● Selected excerpt:
Capital Factory is the self-proclaimed “center of gravity” of the tech and entrepreneurial community in Austin, soon to celebrate a decade in operation as an accelerator, incubator, coworking space, and guide for the industry. If you’re in the Austin tech world, you’ve been to one of the many events in their space, from Ignite speaker series, the Austin Diversity Hackathon, Women Epic Office Hours (kind of like speed mentoring), to the Nonprofit Tech Club, or [name any coding language] networking meetup.

In fact, according to founder Joshua Baer, the 40 person team that operates Capital Factory is 75 percent women and is comprised of two lone white males. The opposite of what most tech startups internationally can say.

The scrappy company has endlessly made something out of nothing, so to speak. “We lead by example,” Baer asserts.

Why then is the company currently under fire?

They recently asked all of the companies participating in their program if they had any internships opening up that they could promote for them. Then, they posted the openings, most of which are less than part time. Here is the original internship posting that ignited the debate.

Sounds innocent enough. But some in the Austin community rejected the fact that some of these internships are unpaid.

Ironically, two positions have been commonly taken, both on and off the record. The first is that unpaid internships anywhere exploit people and benefit the company with free labor. The second is that the wealthy are disproportionately advantaged because mommy and daddy can pay their bills while they pad their resume by working for free at a startup.

Baer calls accusations of exploitation “ridiculous” and favoring the rich oxymoronic. He responds by challenging anyone to find an unpaid intern from any of these startups that feels exploited.

Whichever opposing viewpoint you may subscribe to (it exploits people or favors the rich), the ethics are subjective.

What is not subjective is the law

Lawyers tell us the internship postings aren’t clearly illegal, nor are they clearly legal. Baer said that they did not review the listings for legality, but that Capital Factory pays their interns, again, leading by example.

When asked if the tone of the job postings could be the source of the ire, given that they failed to focus on what an intern would learn, rather on what their required skills and duties at the company would be, Baer called this a “learning moment.” As their role is to guide, not operate these companies, he said that perhaps they can help guide their entrepreneurs to write better job descriptions in the future.

● What to produce:
According to the article on Capital Factory, list every role the company operates in. The records that follow come from a separate source and are unrelated to the Capital Factory article.

● Data extract:
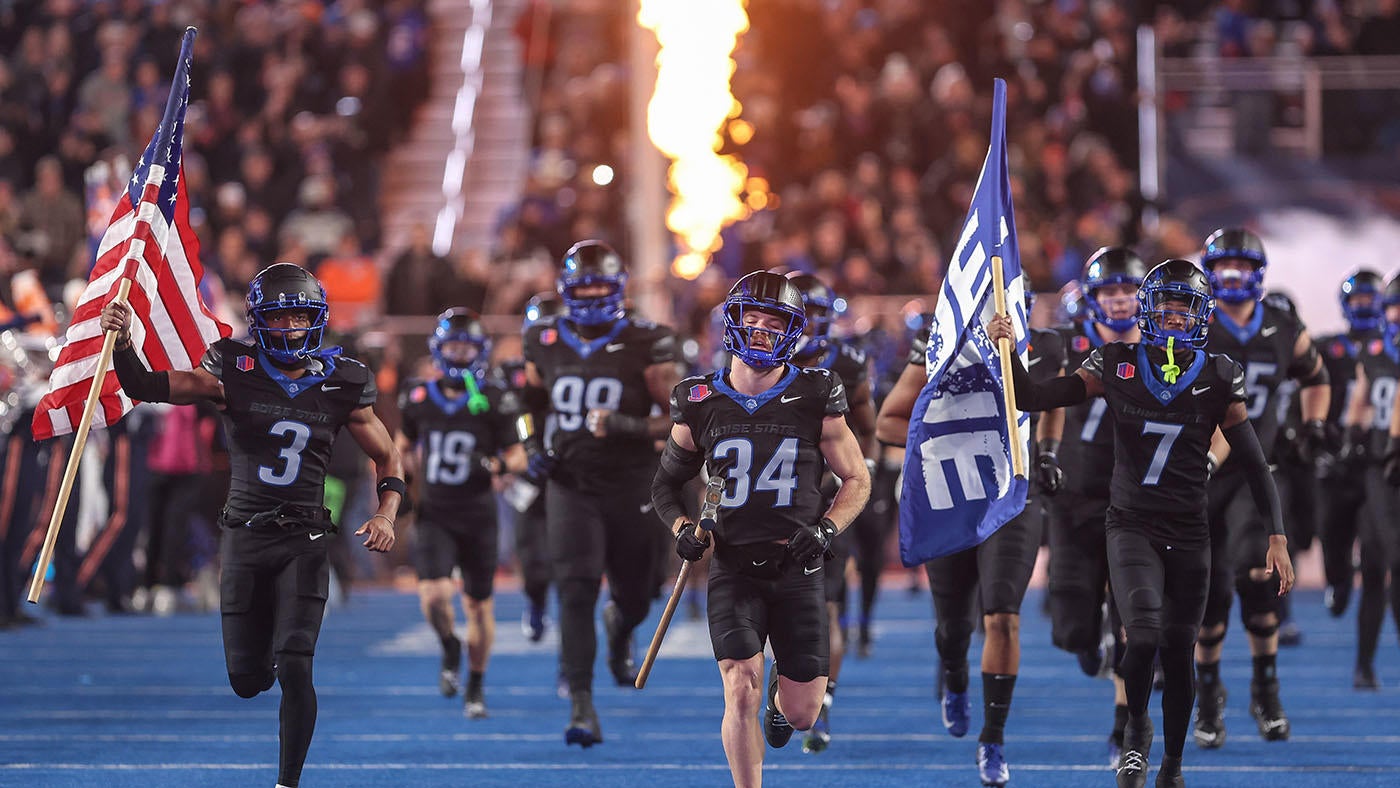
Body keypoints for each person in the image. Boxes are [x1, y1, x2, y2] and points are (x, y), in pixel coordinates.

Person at [988, 258, 1295, 788]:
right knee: (1143, 634)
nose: (1175, 319)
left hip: (1188, 532)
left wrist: (1277, 535)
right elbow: (1038, 398)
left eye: (1185, 310)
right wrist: (1009, 349)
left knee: (1179, 650)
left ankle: (1172, 765)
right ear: (1150, 311)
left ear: (1202, 315)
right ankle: (1134, 735)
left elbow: (1252, 460)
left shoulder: (1220, 374)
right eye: (1167, 308)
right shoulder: (1115, 362)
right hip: (1129, 523)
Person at [102, 262, 403, 788]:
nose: (291, 328)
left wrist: (386, 513)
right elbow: (145, 385)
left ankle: (287, 782)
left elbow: (388, 455)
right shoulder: (233, 370)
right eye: (281, 317)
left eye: (300, 317)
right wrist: (125, 341)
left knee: (296, 665)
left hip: (307, 538)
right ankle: (263, 654)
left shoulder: (343, 380)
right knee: (246, 679)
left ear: (318, 320)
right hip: (243, 534)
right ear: (259, 320)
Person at [651, 271, 870, 788]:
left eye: (776, 324)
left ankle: (784, 699)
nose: (763, 332)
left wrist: (826, 530)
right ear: (732, 322)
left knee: (802, 714)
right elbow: (665, 485)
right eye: (753, 319)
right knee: (739, 686)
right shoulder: (699, 397)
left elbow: (857, 479)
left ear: (794, 332)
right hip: (732, 565)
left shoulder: (818, 390)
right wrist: (682, 527)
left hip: (798, 565)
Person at [875, 297, 1064, 788]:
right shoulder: (941, 346)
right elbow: (888, 421)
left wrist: (1046, 450)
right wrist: (943, 436)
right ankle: (955, 675)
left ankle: (993, 738)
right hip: (954, 494)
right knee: (953, 628)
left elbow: (1050, 403)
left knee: (1002, 616)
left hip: (1015, 496)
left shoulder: (1043, 345)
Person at [519, 240, 682, 747]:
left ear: (618, 290)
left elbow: (682, 419)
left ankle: (621, 625)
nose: (590, 297)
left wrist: (625, 424)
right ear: (566, 291)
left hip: (634, 483)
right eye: (582, 288)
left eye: (599, 288)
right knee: (575, 587)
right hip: (573, 484)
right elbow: (529, 404)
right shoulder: (542, 339)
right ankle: (582, 705)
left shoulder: (648, 341)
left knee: (639, 594)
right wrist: (530, 445)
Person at [1194, 228, 1328, 749]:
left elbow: (1316, 377)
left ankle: (1265, 691)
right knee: (1205, 593)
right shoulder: (1194, 326)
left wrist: (1315, 424)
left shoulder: (1282, 326)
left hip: (1258, 470)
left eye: (1241, 267)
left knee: (1257, 574)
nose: (1232, 277)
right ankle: (1208, 699)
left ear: (1258, 274)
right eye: (1222, 267)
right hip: (1199, 470)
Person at [396, 308, 526, 717]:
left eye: (466, 347)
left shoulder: (494, 398)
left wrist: (496, 467)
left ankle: (475, 683)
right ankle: (450, 645)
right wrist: (401, 485)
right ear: (438, 349)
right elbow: (402, 446)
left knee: (478, 606)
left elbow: (520, 454)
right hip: (435, 511)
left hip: (477, 514)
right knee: (434, 597)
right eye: (452, 346)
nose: (458, 354)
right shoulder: (417, 396)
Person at [1050, 247, 1147, 766]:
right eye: (1110, 292)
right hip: (1073, 496)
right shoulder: (1064, 345)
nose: (1119, 300)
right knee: (1072, 630)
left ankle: (1124, 728)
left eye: (1128, 291)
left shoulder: (1162, 348)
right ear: (1093, 297)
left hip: (1135, 502)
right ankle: (1089, 641)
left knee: (1134, 620)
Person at [783, 272, 877, 754]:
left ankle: (822, 705)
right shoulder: (749, 359)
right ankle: (785, 698)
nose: (811, 322)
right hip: (766, 504)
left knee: (827, 608)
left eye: (817, 312)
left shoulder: (848, 364)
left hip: (823, 500)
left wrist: (856, 479)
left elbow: (869, 429)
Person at [1314, 271, 1382, 621]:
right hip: (1336, 450)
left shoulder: (1391, 348)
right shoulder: (1327, 347)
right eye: (1358, 300)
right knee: (1332, 532)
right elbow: (1307, 390)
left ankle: (1369, 574)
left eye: (1370, 299)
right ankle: (1339, 578)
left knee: (1376, 537)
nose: (1364, 306)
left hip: (1377, 453)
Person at [1344, 273, 1400, 690]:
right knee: (1380, 564)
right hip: (1379, 468)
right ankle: (1364, 664)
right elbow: (1359, 405)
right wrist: (1352, 437)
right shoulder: (1375, 352)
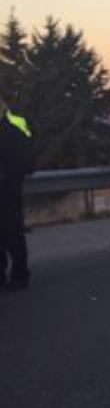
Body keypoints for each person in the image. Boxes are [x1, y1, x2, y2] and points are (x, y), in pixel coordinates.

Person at [0, 96, 33, 291]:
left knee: (12, 233)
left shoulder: (12, 132)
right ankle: (16, 275)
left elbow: (25, 160)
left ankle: (19, 275)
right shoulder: (13, 131)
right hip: (10, 188)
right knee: (11, 233)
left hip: (8, 189)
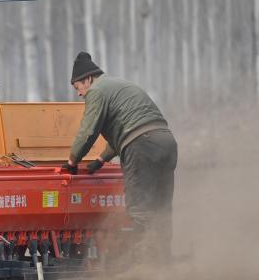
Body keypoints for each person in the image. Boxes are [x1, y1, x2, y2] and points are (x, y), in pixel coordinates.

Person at [63, 52, 178, 263]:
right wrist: (101, 160)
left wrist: (72, 161)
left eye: (77, 87)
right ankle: (163, 262)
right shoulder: (119, 85)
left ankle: (144, 265)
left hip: (141, 147)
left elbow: (89, 131)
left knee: (139, 208)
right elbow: (129, 126)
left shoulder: (96, 91)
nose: (79, 94)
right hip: (166, 142)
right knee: (161, 209)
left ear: (87, 79)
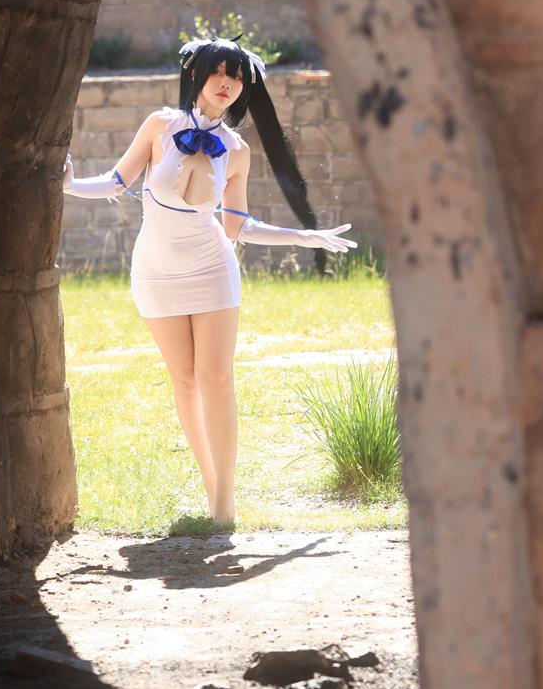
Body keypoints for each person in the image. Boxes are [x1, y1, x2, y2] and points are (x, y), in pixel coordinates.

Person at [63, 38, 355, 529]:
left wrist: (302, 236)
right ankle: (209, 481)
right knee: (184, 380)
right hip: (156, 272)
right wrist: (71, 184)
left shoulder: (237, 151)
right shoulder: (160, 125)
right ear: (196, 75)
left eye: (236, 76)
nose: (226, 83)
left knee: (215, 377)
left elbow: (237, 226)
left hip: (212, 268)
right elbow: (116, 181)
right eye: (218, 72)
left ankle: (225, 500)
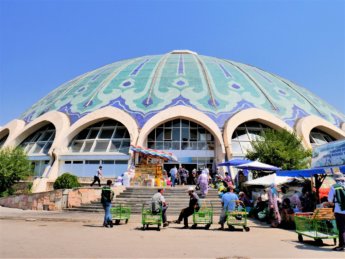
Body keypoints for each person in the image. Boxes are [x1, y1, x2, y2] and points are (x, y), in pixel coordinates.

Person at [327, 172, 345, 251]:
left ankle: (341, 245)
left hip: (339, 211)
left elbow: (330, 200)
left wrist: (334, 203)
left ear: (335, 179)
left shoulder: (334, 187)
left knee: (341, 229)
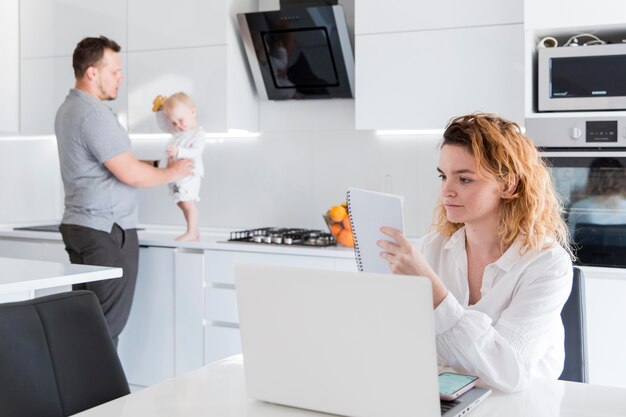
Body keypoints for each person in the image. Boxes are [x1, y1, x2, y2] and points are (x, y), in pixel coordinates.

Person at [377, 113, 574, 393]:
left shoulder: (547, 265)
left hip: (522, 406)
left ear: (508, 185)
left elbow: (508, 373)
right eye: (443, 176)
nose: (446, 191)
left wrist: (434, 292)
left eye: (465, 179)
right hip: (444, 398)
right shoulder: (430, 248)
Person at [55, 36, 194, 347]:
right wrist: (173, 172)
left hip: (82, 226)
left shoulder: (70, 109)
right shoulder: (93, 113)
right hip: (105, 230)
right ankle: (103, 396)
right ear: (92, 72)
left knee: (87, 324)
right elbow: (129, 173)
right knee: (105, 329)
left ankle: (83, 395)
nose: (121, 77)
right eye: (115, 71)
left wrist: (159, 163)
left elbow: (112, 164)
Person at [153, 92, 206, 241]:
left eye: (181, 120)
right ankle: (192, 231)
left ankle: (192, 232)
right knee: (182, 202)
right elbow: (163, 124)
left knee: (188, 202)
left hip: (189, 173)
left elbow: (197, 151)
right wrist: (159, 110)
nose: (178, 126)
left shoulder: (197, 134)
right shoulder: (178, 131)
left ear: (193, 112)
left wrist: (179, 151)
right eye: (174, 123)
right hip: (177, 174)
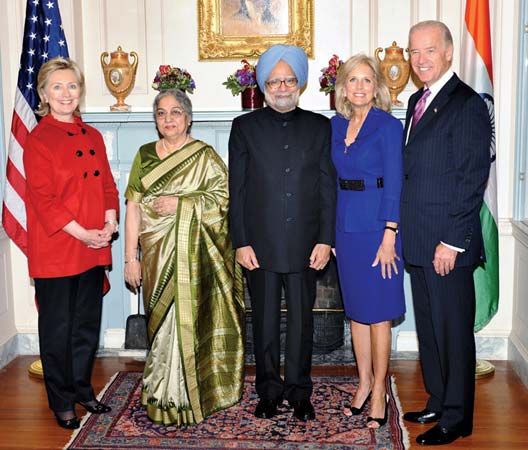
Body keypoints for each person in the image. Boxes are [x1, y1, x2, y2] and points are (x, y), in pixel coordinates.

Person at [124, 88, 245, 426]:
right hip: (154, 254)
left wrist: (182, 204)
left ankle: (191, 395)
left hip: (194, 258)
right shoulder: (144, 154)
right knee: (160, 324)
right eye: (161, 113)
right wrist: (130, 257)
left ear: (188, 118)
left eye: (175, 112)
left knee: (187, 320)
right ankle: (162, 393)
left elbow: (223, 200)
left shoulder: (204, 156)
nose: (168, 119)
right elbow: (133, 207)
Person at [228, 44, 336, 421]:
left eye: (290, 79)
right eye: (275, 80)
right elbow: (236, 190)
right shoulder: (244, 128)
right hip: (260, 245)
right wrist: (240, 241)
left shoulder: (321, 127)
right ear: (263, 85)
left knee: (303, 322)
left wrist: (326, 238)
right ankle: (269, 390)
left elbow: (327, 187)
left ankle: (300, 392)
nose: (283, 86)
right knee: (266, 322)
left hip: (307, 244)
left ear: (301, 84)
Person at [401, 20, 492, 446]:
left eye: (429, 51)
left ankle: (457, 419)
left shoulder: (467, 103)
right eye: (414, 52)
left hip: (447, 245)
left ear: (449, 53)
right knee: (431, 331)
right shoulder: (416, 101)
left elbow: (472, 178)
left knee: (453, 333)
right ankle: (438, 399)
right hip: (419, 242)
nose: (420, 60)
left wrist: (452, 241)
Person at [23, 57, 118, 429]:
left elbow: (108, 186)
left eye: (72, 86)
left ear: (80, 91)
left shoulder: (92, 136)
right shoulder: (38, 139)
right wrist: (84, 233)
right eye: (57, 87)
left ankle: (81, 387)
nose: (66, 94)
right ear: (44, 94)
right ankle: (60, 400)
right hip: (58, 248)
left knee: (86, 326)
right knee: (58, 330)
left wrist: (109, 223)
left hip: (94, 244)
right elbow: (44, 200)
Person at [331, 54, 405, 429]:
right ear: (343, 87)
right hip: (345, 229)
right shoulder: (335, 125)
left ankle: (379, 392)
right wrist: (330, 234)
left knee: (379, 315)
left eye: (366, 80)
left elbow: (395, 182)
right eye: (352, 80)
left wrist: (390, 234)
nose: (359, 86)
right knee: (357, 313)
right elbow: (329, 182)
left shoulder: (389, 127)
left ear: (376, 87)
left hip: (379, 229)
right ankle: (361, 384)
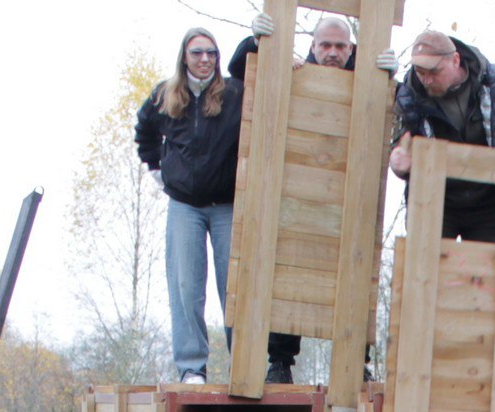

● Answer section:
- Accelerator
- Incubator
- Coworking space
- Guide for the industry